Tem a coleção de fotografias das crianças da família, a preto e branco, tiradas no fotógrafo oficial. Tem as fotografias da mãe com as raparigas do seu tempo. Tem as fotografias do pai, na tropa. Tem os casamentos das tias mais novas nos anos sessenta e das primas mais velhas nos anos 70. Tem as fotografias do jardim-escola. Tem as fotografias da emigração. Tem as fotografias das férias em Portugal. Tem fotografias mal tiradas. Tem fotografias com cores desbotadas. Tem fotografias à mesa com as pessoas em sistemática pose de brinde. Tem fotografias em casas com paredes forradas a papel com motivos florais. Tem fotografias com mesas cobertas por toalhas de plástico. Tem fotografias junto a velhas telefonias de fazer inveja a colecionadores de hoje em dia. Tem fotografias a brincar na neve. Tem fotografias com a mãe vestida com um dos modelos que costurava às dezenas para ganhar a vida. Tem fotografias de formato mini 4 x 4 cm que costumavam acompanhar a foto de formato normal como duplicados. Tem fotografias de um desfile anual com carros alegóricos. Uma até está colada de cabeça para baixo. 

Coitado do velho álbum… Até tem a fotografia de um desconhecido. É o vendedor da primeira máquina fotográfica que o meu pai comprou e serviu para a estrear, logo ali na loja. E é assim que o velho álbum guarda, até hoje, no seu interior, a fotografia de um homem sorridente, vestindo camisola de gola alta e com penteado do tipo lambidela de vaca, tendo por cenário o expositor das caixinhas de rolos fotográficos.

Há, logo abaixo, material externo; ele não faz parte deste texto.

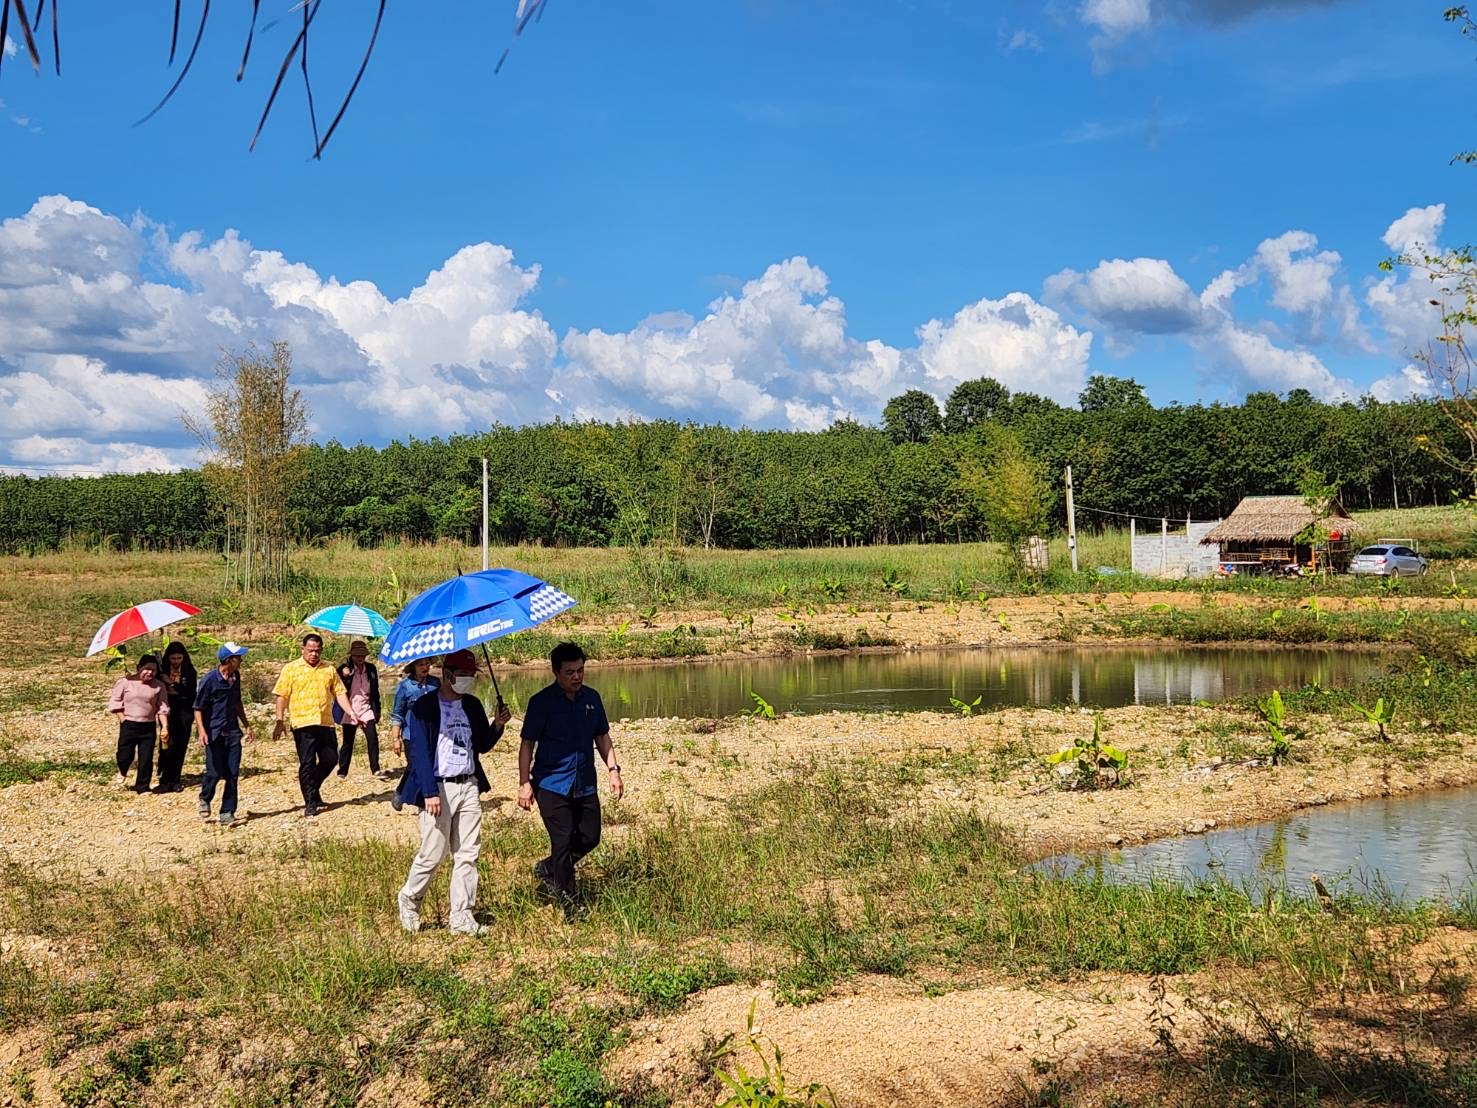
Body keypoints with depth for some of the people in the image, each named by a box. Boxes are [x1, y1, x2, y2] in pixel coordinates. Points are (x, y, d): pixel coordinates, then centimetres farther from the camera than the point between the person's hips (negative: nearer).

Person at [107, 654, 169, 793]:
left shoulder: (159, 686, 1)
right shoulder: (125, 682, -5)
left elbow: (162, 708, 3)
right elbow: (115, 701, 0)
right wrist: (123, 720, -5)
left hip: (149, 727, 2)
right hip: (128, 725, -2)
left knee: (146, 759, 2)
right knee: (125, 755, 0)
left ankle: (142, 787, 16)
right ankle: (122, 773, 35)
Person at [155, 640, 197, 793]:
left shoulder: (189, 670, 1)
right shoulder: (163, 670, 2)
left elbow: (191, 692, -7)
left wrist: (175, 684, -17)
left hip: (184, 711, 1)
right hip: (168, 711, -1)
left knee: (181, 746, 2)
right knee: (169, 745, -11)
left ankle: (174, 781, 11)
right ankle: (165, 781, -9)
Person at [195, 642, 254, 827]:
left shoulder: (236, 677, 8)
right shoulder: (210, 679, -12)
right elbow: (198, 708, -10)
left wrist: (246, 725, 21)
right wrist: (202, 731, -20)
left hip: (232, 732, 6)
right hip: (214, 733, -6)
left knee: (232, 774, 1)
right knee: (214, 773, -4)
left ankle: (227, 813, 8)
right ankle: (205, 799, 26)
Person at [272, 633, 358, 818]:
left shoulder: (329, 670, 12)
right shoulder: (291, 669, 2)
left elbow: (340, 693, 11)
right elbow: (282, 696, 0)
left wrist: (350, 712, -1)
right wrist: (280, 721, -7)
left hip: (326, 723, 4)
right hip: (303, 723, -4)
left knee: (330, 758, 5)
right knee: (307, 763, -1)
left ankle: (313, 788, 29)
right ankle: (310, 803, 5)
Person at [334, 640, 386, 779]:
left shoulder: (371, 669, 6)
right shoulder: (345, 669, -3)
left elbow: (375, 692, 11)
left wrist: (377, 711, 8)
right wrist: (344, 676, -23)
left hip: (366, 710, 2)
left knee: (373, 739, -11)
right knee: (348, 743, 4)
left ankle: (375, 769, -6)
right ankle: (342, 772, 14)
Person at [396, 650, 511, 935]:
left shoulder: (473, 706, 12)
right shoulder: (425, 707, -7)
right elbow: (420, 751, -11)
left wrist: (497, 726, -2)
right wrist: (430, 792, -18)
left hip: (469, 786, 6)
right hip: (439, 788, -6)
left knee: (468, 854, 4)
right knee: (433, 853, -2)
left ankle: (461, 916, 10)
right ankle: (409, 899, 23)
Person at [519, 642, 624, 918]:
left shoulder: (592, 698, 6)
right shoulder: (542, 702, -9)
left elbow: (602, 737, 15)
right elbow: (527, 744, -7)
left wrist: (613, 769, 7)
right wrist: (524, 784, -10)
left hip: (585, 784, 5)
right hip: (552, 784, -5)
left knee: (590, 838, 8)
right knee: (563, 842, -5)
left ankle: (547, 869, 32)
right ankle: (570, 906, 6)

quarta-feira, 22 de agosto de 2012

Trabalhos manuais


Naquele tempo tínhamos uma disciplina de trabalhos manuais. Havia trabalhos para as raparigas e trabalhos para os rapazes. Eram trabalhos diferentes. Naquele ano ensinaram as raparigas a costurar. Não me serviu de muito. Pelos vistos nem para despertar o interesse já que nunca senti grande vocação para este tipo de tarefa. Mas gostei de recuperar o meu caderno de lições de costura com exemplos de papel pregados com alfinetes. Gostei de folheá-lo e de olhar para esse tempo. Um tempo que guardei numa caixa de arrumação e que abro de vez em quando com o mesmo entusiasmo de quem descobre um tesouro perdido.


sábado, 18 de agosto de 2012

Saudades

Tenho saudades de mim. Saudades do que fui. Saudades dos sonhos que perdi pelo caminho. Saudades do riso. Simplesmente do riso.

Tenho saudades do tempo em que falava por escrito com a colega de carteira. Encontro pequenos pedaços de papel no meio de velhos cadernos. Estão cheios de conversas. Leio essas frases trocadas no meio das aulas. Revejo as personagens que descrevem. As paixonetas. As aspirações.

Tenho saudades de mim. Saudades da esperança que já sinto desvanecida. Mudei. Sim, como mudei. Uma fina camada de cinza foi-se abatendo sobre mim. Colou-se-me à pele. Alterou-me os sentidos. Foi-me envolvendo, insidiosa, anos a fio, até não sobrar nenhum bocadinho de pele, de cabelo, de sopro até… na cor original.